La salle était silencieuse et quelques briquets dansaient dans la pénombre. Mais je ne les voyais pas. Mes mains véhiculaient tant de souvenirs de différents concerts que je ressentais à travers ma peau et qui jaillissaient par flashs indisctints derrière mes yeux clos. J'en avais le tournis. Ma voix devint tremblante sur le dernier couplet :

"Oh, hurry back, hurry back
Don't take it away from me
Because you don't know what it means to me
Love of my life
Love of my life
Ooh, yeaah...


Un tonnerre d'applaudissements clôtura la chanson et je me levai pour m'incliner à la façon des Beatles. Après quoi, je me dirigeai d'un pas sautillant vers les coulisses, dans lesquels m'attendait tout un groupe de personnes hétéroclytes. J'en reconnus certaines, dont Brian May à qui je rendis sa guitare.

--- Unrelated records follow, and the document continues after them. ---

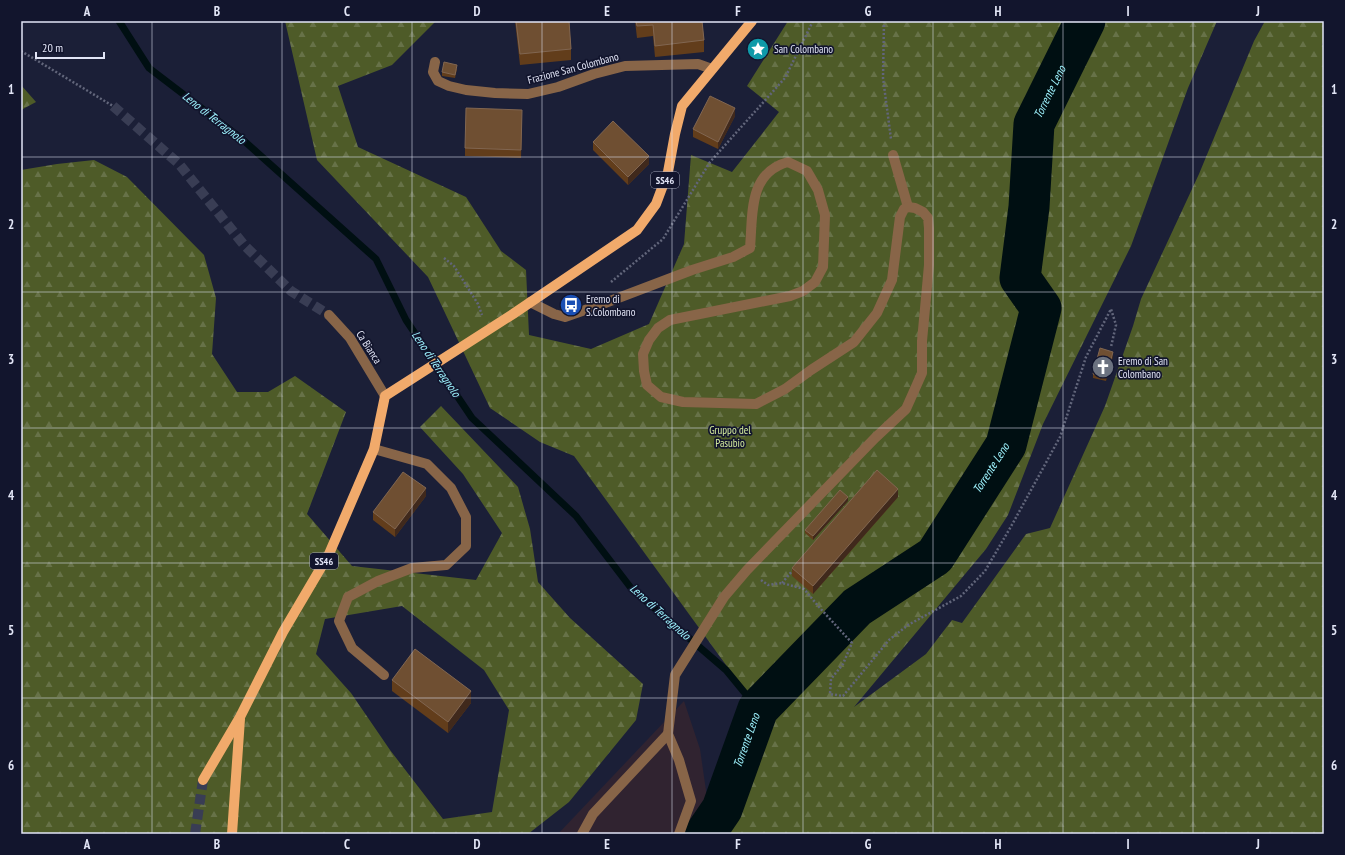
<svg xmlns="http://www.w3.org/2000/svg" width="1345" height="855" font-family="'PT Sans Narrow',sans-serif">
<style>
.industrial{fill:#302330}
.forest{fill:url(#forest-firs);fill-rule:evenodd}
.water{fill:url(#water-waves)}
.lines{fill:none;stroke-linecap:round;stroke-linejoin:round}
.stream{stroke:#000f12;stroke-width:7}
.river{stroke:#000f12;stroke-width:41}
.minor-tunnel{stroke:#393d54;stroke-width:10;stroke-dasharray:10 5;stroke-linecap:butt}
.major-tunnel{stroke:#393d54;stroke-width:10;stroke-dasharray:10 5;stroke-linecap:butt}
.path{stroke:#62667b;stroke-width:2.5;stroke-dasharray:2 2;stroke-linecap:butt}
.minor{stroke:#886548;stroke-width:10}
.major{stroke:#f1aa6b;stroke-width:10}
.wall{fill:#623d1b}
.shaded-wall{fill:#40291c}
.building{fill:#6f4f32;stroke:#816651}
.grid{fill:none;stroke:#e2e5f6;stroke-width:1;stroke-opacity:0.55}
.labels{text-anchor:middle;stroke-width:3.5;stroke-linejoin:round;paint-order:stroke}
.shield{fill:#12152d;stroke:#a4a7ba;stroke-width:1}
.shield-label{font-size:10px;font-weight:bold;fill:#e2e5f6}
.poi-label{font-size:11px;fill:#e2e5f6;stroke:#12152d;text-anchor:start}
.street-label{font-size:11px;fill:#e2e5f6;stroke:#12152d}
.park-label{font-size:11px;fill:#d7ee9e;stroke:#12152d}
.water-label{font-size:12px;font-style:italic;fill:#9ef4ff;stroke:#12152d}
.neatline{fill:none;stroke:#e2e5f6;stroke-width:1.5}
.grid-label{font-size:13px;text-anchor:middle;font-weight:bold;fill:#e2e5f6}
</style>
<defs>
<pattern id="forest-firs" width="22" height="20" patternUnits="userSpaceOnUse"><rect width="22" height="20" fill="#4e5b28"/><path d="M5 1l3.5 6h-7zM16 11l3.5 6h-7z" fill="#677248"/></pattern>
<pattern id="water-waves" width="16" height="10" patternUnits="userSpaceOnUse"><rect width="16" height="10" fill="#000f12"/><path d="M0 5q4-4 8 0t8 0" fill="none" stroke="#253235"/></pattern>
</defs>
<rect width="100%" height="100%" fill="#1b1f37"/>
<path class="industrial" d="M 684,701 L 700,749 L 709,811 L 695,834 L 558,834 Z"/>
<g class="forest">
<path d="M 285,21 L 436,21 L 392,65 L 338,86 L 358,147 L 466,197 L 501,251 L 526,270 L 529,335 L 591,349 L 649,324 L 684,244 L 691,155 L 732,172 L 779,112 L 747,86 L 788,21 L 1217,21 L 1188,88 L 1131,246 L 1043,424 L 1008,515 L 986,549 L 854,707 L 926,654 L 952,620 L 962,623 L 1026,534 L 1050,528 L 1105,406 L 1133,326 L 1141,299 L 1199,174 L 1254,41 L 1265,21 L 1324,21 L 1324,39 L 1322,45 L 1324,45 L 1324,834 L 697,834 L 758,709 L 574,456 L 540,442 L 490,408 L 428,277 L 317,160 Z"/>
<path d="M 21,85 L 36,102 L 21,110 Z"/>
<path d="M 94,160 L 127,177 L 204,255 L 216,298 L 212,354 L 237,392 L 268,392 L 295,376 L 346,412 L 307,514 L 352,566 L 476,580 L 502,533 L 463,474 L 420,427 L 441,406 L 518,487 L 530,529 L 538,582 L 570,618 L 643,684 L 636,720 L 569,802 L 528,834 L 21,834 L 21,170 L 57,164 ZM 402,606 L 484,670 L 509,710 L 492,812 L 443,819 L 390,750 L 351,693 L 316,654 L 325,619 Z"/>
</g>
<path class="water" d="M 730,748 L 742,753 L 760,764 L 713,834 L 695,834 L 709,811 Z"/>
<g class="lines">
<path class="stream" d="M 119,21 L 149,68 L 242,139 L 376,259 L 406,320 L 472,418 L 576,516 L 631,588 L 726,670 L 758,709"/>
<path class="river" id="s1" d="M 705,834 L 722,809 L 758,709 L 857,607 L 935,556 L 1006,445 L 1041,308 L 1020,278 L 1029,207 L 1034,124 L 1085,21"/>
<path class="minor-tunnel" d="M 113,106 L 179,164 L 244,245 L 291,291 L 329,315"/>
<path class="major-tunnel" d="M 195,834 L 203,780"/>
<g class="path">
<path d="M 884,21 L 883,78 L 891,139"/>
<path d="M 21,51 L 113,106"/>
<path d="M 444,258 L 454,266 L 478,304 L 482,315"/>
<path d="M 611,282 L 663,239 L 710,162 L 785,78 L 813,21"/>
<path d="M 761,580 L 768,585 L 782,583 L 804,589 L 819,607 L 852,643 L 843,664 L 831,679 L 830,694 L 843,696 L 889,640 L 908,625 L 961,596 L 985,571 L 1013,523 L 1060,437 L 1086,357 L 1111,309 L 1116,325 L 1111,347"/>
<path d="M 782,583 L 793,570"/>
</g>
<g class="minor">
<path d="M 435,62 L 433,72 L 438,81 L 449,86 L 466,90 L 495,93 L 528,94 L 558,87 L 594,74 L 625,66 L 698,64 L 712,69"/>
<path d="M 893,155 L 908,207"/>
<path d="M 530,302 L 554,314 L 565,317 L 605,303 L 692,270 L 733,257 L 750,248 C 753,214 748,173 788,162 L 807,171 L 818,190 L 825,215 L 823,267 L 815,282 L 803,291 L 790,296 L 670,320 L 658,328 L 649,340 L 643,354 L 644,371 L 647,385 L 661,397 L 683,402 L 756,404 L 785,389 L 811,370 L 854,342 L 877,313 L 892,280 L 900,217 L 904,209 L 908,207 L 915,208 L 923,212 L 928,218 L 929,228 L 929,265 L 922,341 L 922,373 L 906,409 L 875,438 L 747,570 L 724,597 L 675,675 L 668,734 L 679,760 L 691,801 L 679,834"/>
<path d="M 329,315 L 350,338 L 385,396"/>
<path d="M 374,449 L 427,464 L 451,488 L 466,517 L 466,546 L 446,565 L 412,568 L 378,581 L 348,597 L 339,621 L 352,648 L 384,675"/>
<path d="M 582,834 L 593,814 L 668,734"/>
</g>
<g class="major">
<path d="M 203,780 L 240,717 L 283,632 L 329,554 L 374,449 L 385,396 L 513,314 L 637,230 L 656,204 L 668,172 L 675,134 L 682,106 L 752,21"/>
<path d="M 232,834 L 240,719"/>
</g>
</g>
<g class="wall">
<path d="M 515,21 L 569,21 L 571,49 L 571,60 L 520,65 Z"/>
<path d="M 635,21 L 702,21 L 704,40 L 704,52 L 655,57 L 653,36 L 637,38 Z"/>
<path d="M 457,69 L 455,78 L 442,76 L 442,72 Z"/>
<path d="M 735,116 L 718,149 L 693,137 L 693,129 Z"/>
<path d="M 522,118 L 521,158 L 465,156 L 465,148 Z"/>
<path d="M 593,142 L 649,164 L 628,185 L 593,150 Z"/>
<path d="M 1113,356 L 1106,381 L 1093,378 L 1093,374 Z"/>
<path d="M 426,496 L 395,537 L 373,520 L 373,512 Z"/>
<path d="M 898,497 L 813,594 L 792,576 L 792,568 Z"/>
<path d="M 848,501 L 813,540 L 805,533 L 805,530 Z"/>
<path d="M 392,680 L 471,703 L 448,733 L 392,691 Z"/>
</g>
<g class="shaded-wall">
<path d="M 735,108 L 735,116 L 718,149 L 718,142 Z"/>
<path d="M 649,156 L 649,164 L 628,185 L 628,177 Z"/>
<path d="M 1113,352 L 1113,356 L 1106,381 L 1106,377 Z"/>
<path d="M 426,488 L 426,496 L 395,537 L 395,529 Z"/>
<path d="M 898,489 L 898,497 L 813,594 L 813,586 Z"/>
<path d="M 848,497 L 848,501 L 813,540 L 813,536 Z"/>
<path d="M 471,691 L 471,703 L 448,733 L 448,722 Z"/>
</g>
<g class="building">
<path d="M 516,21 L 569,21 L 571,49 L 520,54 Z"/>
<path d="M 636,21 L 702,21 L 704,40 L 655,46 L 653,25 L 637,26 Z"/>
<path d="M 444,62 L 457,65 L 455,75 L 442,72 Z"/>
<path d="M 710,96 L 735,108 L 718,142 L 693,129 Z"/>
<path d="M 466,108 L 522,110 L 521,150 L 465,148 Z"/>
<path d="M 613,121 L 649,156 L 628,177 L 593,142 Z"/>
<path d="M 1100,348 L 1113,352 L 1106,377 L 1093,374 Z"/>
<path d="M 877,470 L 898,489 L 813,586 L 792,568 Z"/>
<path d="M 403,472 L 426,488 L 395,529 L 373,512 Z"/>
<path d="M 840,490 L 848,497 L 813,536 L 805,530 Z"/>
<path d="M 415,649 L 471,691 L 448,722 L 392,680 Z"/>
</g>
<path class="grid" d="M 152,21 L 152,834M 282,21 L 282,834M 412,21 L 412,834M 542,21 L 542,834M 672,21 L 672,834M 803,21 L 803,834M 933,21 L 933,834M 1063,21 L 1063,834M 1193,21 L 1193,834M 21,157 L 1324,157M 21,292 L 1324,292M 21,428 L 1324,428M 21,563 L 1324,563M 21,698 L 1324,698"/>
<defs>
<g id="sight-disc" transform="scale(1.15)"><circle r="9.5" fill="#0f9aa8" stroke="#12152d"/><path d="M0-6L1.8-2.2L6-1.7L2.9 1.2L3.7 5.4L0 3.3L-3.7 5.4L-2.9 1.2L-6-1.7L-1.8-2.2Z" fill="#fff"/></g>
<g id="bus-disc" transform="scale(1.15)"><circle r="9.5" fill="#1a4fb4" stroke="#12152d"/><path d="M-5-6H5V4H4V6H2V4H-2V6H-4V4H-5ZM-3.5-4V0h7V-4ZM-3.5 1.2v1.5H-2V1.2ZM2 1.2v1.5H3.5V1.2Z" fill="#fff"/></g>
<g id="church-disc" transform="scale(1.15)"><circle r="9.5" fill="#6b7280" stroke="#12152d"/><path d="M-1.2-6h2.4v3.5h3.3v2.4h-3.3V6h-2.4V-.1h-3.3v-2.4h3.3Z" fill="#fff"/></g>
</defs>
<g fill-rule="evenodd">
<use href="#sight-disc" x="758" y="49"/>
<use href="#bus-disc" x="571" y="305"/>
<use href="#church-disc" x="1103" y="367"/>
</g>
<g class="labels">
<g class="shield">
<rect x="651" y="172" width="28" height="16" rx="3"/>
<rect x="310" y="553" width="28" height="16" rx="3"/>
</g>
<g class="shield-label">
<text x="665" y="184">SS46</text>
<text x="324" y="565">SS46</text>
</g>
<g class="poi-label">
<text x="774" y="53">San Colombano</text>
<text x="586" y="303">Eremo di<tspan x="586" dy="13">S.Colombano</tspan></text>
<text x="1118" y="365">Eremo di San<tspan x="1118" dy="13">Colombano</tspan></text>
</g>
<g class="street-label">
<text transform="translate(573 68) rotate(-15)" y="4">Frazione San Colombano</text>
<text transform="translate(369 347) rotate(57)" y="4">Ca Bianca</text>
</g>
<g class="park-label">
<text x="730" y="434">Gruppo del<tspan x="730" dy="13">Pasubio</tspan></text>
</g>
<g class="water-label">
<text dy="4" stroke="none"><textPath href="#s1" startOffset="872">Torrente Leno</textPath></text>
<text transform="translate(214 118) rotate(38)" y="4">Leno di Terragnolo</text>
<text transform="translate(436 364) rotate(56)" y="4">Leno di Terragnolo</text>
<text dy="4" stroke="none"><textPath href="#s1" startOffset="476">Torrente Leno</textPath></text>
<text transform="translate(660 612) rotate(42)" y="4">Leno di Terragnolo</text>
<text dy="4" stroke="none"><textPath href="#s1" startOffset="103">Torrente Leno</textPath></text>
</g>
</g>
<rect width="1345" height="855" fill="none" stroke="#12152d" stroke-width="44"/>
<path d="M36 52v6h68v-6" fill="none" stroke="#e2e5f6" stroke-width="2"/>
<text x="42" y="52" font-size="12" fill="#e2e5f6" stroke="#12152d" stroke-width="3" paint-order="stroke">20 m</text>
<rect x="22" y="22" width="1301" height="811" class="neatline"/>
<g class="grid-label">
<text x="87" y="16">A</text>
<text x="217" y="16">B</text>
<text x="347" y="16">C</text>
<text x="477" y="16">D</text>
<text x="607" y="16">E</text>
<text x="738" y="16">F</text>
<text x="868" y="16">G</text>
<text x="998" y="16">H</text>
<text x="1128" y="16">I</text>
<text x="1258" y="16">J</text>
<text x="11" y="94">1</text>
<text x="1334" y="94">1</text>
<text x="11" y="229">2</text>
<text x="1334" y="229">2</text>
<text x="11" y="364">3</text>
<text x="1334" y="364">3</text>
<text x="11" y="500">4</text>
<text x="1334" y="500">4</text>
<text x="11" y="635">5</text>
<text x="1334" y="635">5</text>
<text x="11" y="770">6</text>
<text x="1334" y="770">6</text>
<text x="87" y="849">A</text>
<text x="217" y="849">B</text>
<text x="347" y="849">C</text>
<text x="477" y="849">D</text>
<text x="607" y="849">E</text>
<text x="738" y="849">F</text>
<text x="868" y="849">G</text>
<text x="998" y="849">H</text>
<text x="1128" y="849">I</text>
<text x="1258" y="849">J</text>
</g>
</svg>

"Ne me remerciez pas : j'ai vérifié pour vous qu'elle était bien accordée. C'est de cette manière qu'on procède en Californie." dis-je d'un ton assuré. "On fait un essai sur scène."

L'homme récupéra sa guitare d'un geste sec et l'observa avec attention, comme s'il craignait qu'elle ait subi des sévices. Après quoi, il me lança un regard sceptique.

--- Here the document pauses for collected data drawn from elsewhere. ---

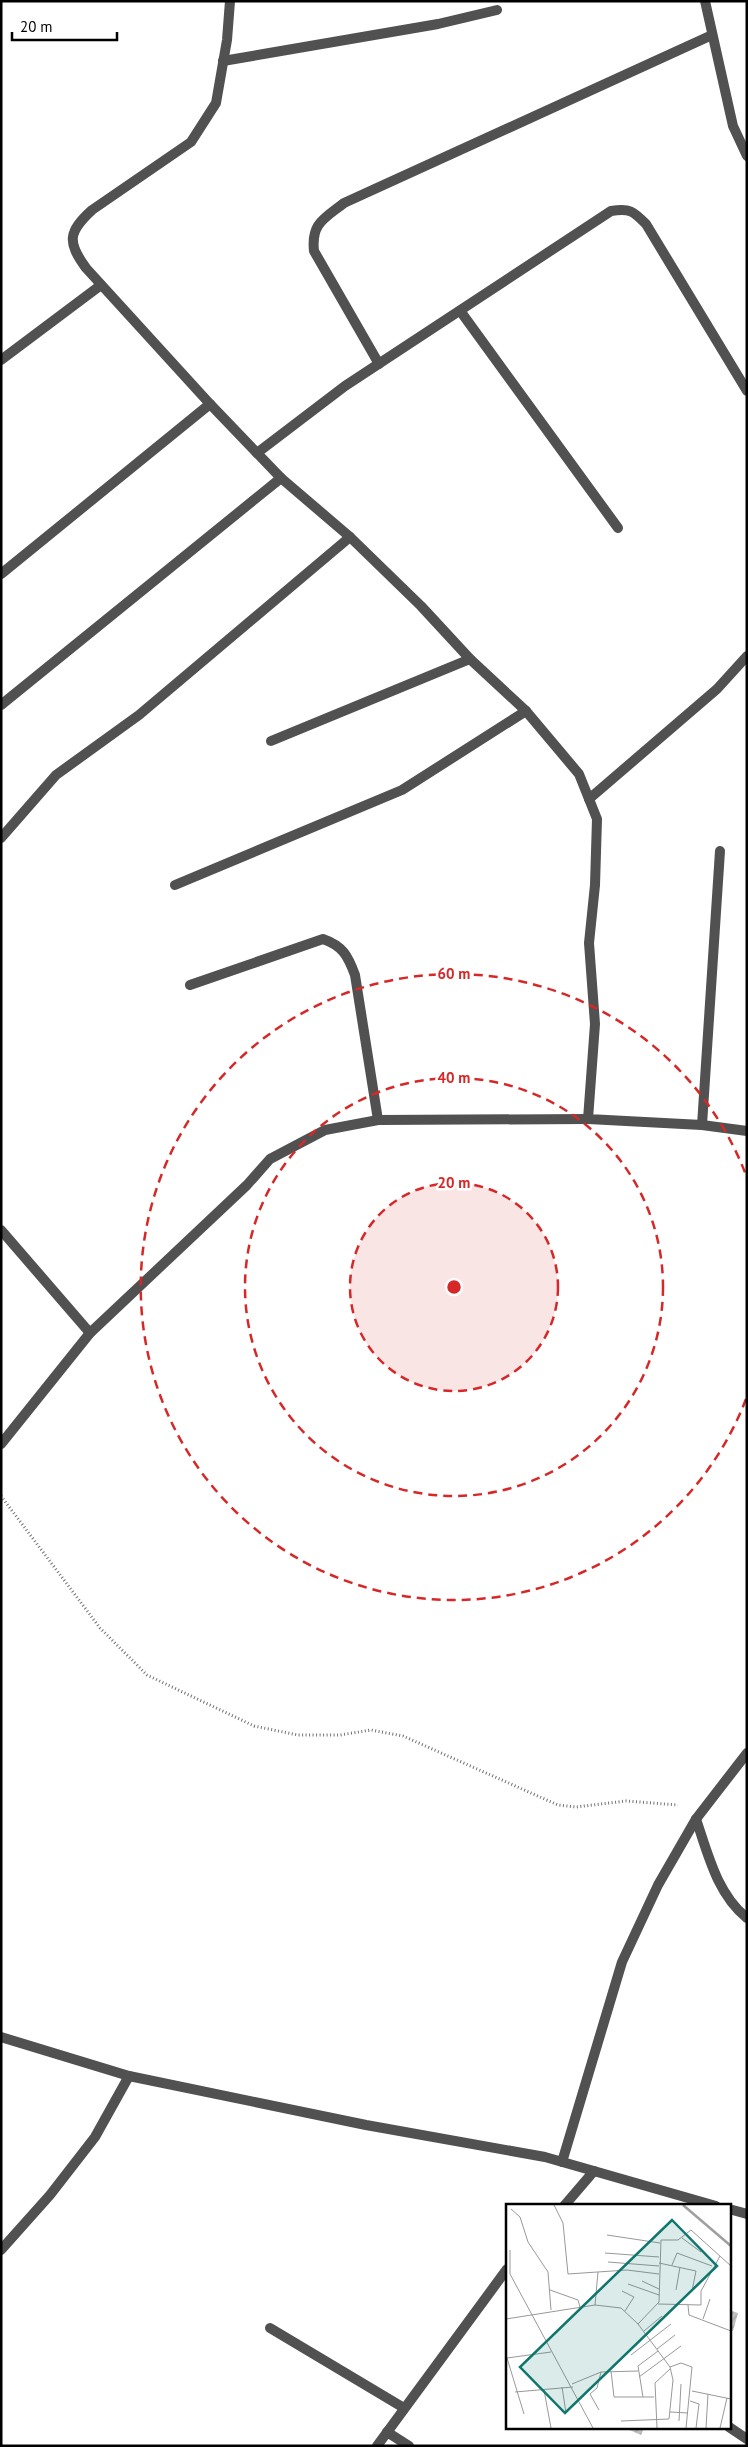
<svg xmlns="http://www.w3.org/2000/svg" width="748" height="2447" viewBox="0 0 748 2447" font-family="'PT Sans',sans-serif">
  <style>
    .building { fill: url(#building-hatch) }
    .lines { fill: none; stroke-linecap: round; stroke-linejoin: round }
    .path { stroke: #737373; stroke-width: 3; stroke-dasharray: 1 2.5; stroke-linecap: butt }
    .minor { stroke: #515151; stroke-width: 10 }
    .ring { fill: none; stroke: #d62828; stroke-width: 2.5; stroke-dasharray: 9 6 }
    .inset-river { fill: none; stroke: #9f9f9f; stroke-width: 2.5 }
    .inset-road { fill: none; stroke: #999; stroke-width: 1 }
    .view { fill: #0f766e; fill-opacity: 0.15; stroke: #0f766e; stroke-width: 2.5 }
    .inset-edge { fill: none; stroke: #000; stroke-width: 2.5 }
    .centre { fill: #d62828; stroke: #fff; stroke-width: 2.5 }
    .ring-label { font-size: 15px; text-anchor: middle; font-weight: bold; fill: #d62828; stroke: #fff; stroke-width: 5; stroke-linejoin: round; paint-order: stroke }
  </style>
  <defs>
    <pattern id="building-hatch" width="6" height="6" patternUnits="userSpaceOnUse" patternTransform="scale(1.25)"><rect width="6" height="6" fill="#c0c0c0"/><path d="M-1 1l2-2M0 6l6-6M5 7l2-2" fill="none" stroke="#a3a3a3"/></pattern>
  </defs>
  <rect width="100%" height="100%" fill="#fff"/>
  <!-- building -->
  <g class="building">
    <polygon points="729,2310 738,2313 733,2331 729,2330"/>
    <polygon points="625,2428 644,2428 641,2435"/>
  </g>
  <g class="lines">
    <!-- path -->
    <polyline class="path" points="1,1496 100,1628 147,1675 254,1726 298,1735 340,1735 371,1730 403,1736 558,1805 576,1807 626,1801 678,1805"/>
    <!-- minor -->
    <g class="minor">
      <path d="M230,1L227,40L216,103L191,142L92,210C68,232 67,242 86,268L210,404L281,478L350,537L421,606L470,659L526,711L579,774L597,819L595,885L589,943L595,1024L588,1119L702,1125L747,1131"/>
      <polyline points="705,1 733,126 747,156"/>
      <polyline points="223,61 438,24 497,10"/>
      <polyline points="461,312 618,528"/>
      <polyline points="1,360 101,285"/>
      <path d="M379,364L314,251C311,223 324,219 344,203L712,35"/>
      <path d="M257,453L345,386L611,211C630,208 633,211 646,224L747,391"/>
      <polyline points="1,574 210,404"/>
      <polyline points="1,705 281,478"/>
      <polyline points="271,741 470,659"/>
      <polyline points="589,799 717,689 747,656"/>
      <polyline points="1,838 56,775 139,715 350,537"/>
      <polyline points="175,885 402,790 526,711"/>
      <path d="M190,985L323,939C343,946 348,956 355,975L378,1120"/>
      <polyline points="702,1125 720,851"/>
      <polyline points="1,1230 90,1333"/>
      <polyline points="1,1444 90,1333 247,1185 270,1159 325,1130 378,1120 588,1119"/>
      <path d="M696,1819C708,1854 717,1894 747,1918"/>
      <polyline points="1,2037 129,2076 366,2125 545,2157 716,2206"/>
      <polyline points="562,2162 622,1962 658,1885 696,1819 747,1753"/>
      <polyline points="564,2206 594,2171"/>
      <polyline points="729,2209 747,2214"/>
      <polyline points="1,2250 50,2195 95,2137 129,2076"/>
      <polyline points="270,2328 404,2408"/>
      <polyline points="729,2427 747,2439"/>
      <polyline points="387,2432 409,2446"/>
      <polyline points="377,2446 507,2269"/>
    </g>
  </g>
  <!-- distance rings -->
  <circle cx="454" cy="1287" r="104" fill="#d62828" fill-opacity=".12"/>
  <g class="ring">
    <circle cx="454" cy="1287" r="104"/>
    <circle cx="454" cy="1287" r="209"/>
    <path d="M746 1399A313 313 0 1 1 746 1175"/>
  </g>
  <!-- overview -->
  <g transform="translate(506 2204)">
    <rect width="225" height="225" fill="#fff"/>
    <path class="inset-river" d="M177,1L225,42"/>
    <path class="inset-road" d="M48,1L57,19L62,70L121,66L153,70M5,5L14,13L22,38L42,68L45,106M101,31L154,39M176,34L195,48M4,46V70L87,224M99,49L153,53M102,58L153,62M153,59L190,67L186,87M166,61L171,49L206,62M136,77L153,85M122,80L153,91M44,86L72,96L74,103M170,86L174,63M116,87L128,93L119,107M152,100L195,101V87L214,52M89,101L92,68M182,101L183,111L225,127M0,115L89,101L115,104L132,120M197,115L204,95M138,127L156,112M151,145L169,131M125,151L165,120M105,167L108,193H148M133,173L175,142M66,180L95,168L132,167M56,183L60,209M38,186L45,224M186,187L225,195M9,188L67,183M137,193L132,162L152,147M184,197L193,200L190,224M93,206L84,190L91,184L95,168M164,208L182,209M18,210L1,154L45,148M115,217L163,215L167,176L164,163M173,217L175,180M151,224L149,179L164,165M180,224L186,163L175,159L164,163L132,120L153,98L155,36H172L185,26L225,62M200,224L202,190M214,224L221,194"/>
    <path class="view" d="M166,16L211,62L59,209L14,163Z"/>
    <rect width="225" height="225" class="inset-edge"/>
  </g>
  <circle cx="454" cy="1287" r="8" class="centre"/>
  <g class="ring-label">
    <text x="454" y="979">60 m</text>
    <text x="454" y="1083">40 m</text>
    <text x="454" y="1188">20 m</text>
  </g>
  <!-- border -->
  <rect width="748" height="2447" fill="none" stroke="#000000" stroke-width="5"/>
  <!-- scale -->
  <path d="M12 32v8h105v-8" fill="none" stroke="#000000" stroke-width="2.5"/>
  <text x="20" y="32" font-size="15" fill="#000000" stroke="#ffffff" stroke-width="4" paint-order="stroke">20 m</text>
</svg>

"J'hésite entre porter plainte et vous féliciter. C'était plutôt pas mal."

"L'emprunt ou la prestation ?"
fis-je avec un sourire espiègle.

"Les deux."
admit-il en souriant à moitié.

"Tout le mérite vous revient pour le jeu de guitare."
assurai-je en agitant les doigts dans sa direction. "Je n'ai fait que vous imiter. Et je ne l'ai pas maltraitée." ajoutai-je en désignant la guitare du menton. "Ca aurait été criminel."

Jamais je n'aurais dérobé une guitare de Brian May. Cela aurait été bien trop visible. La règle numéro une du cambriolage est soit de voler quelque chose d'évident, soit quelque chose d'invisible. S'il se doutait de ce que j'avais pris dans sa loge, le Guitar Hero...

Du coin de l'oeil, je vérifiai que Nora n'était toujours pas dans les parages. Etrange. J'aurais cru qu'elle serait venue me rejoindre pour me faire une scène puisque j'avais osé parler d'elle dans un micro. Haussant les épaules, je pivotai vers Hadès afin de lui sourire.

"Eeeeh ! Comme on se retrouve ! Décidément, le monde est petit !"
fis-je en lui tendant la paume pour qu'il tope.

De visage -pour m'être renseignée- je reconnus la déesse Aphrodite, Elliot Sandman ainsi que sa femme Lily. Ca en faisait du beau monde à un même endroit. Et dire qu'ils avaient cru pouvoir réussir une fête sans Eurus Holmes ! Les amateurs.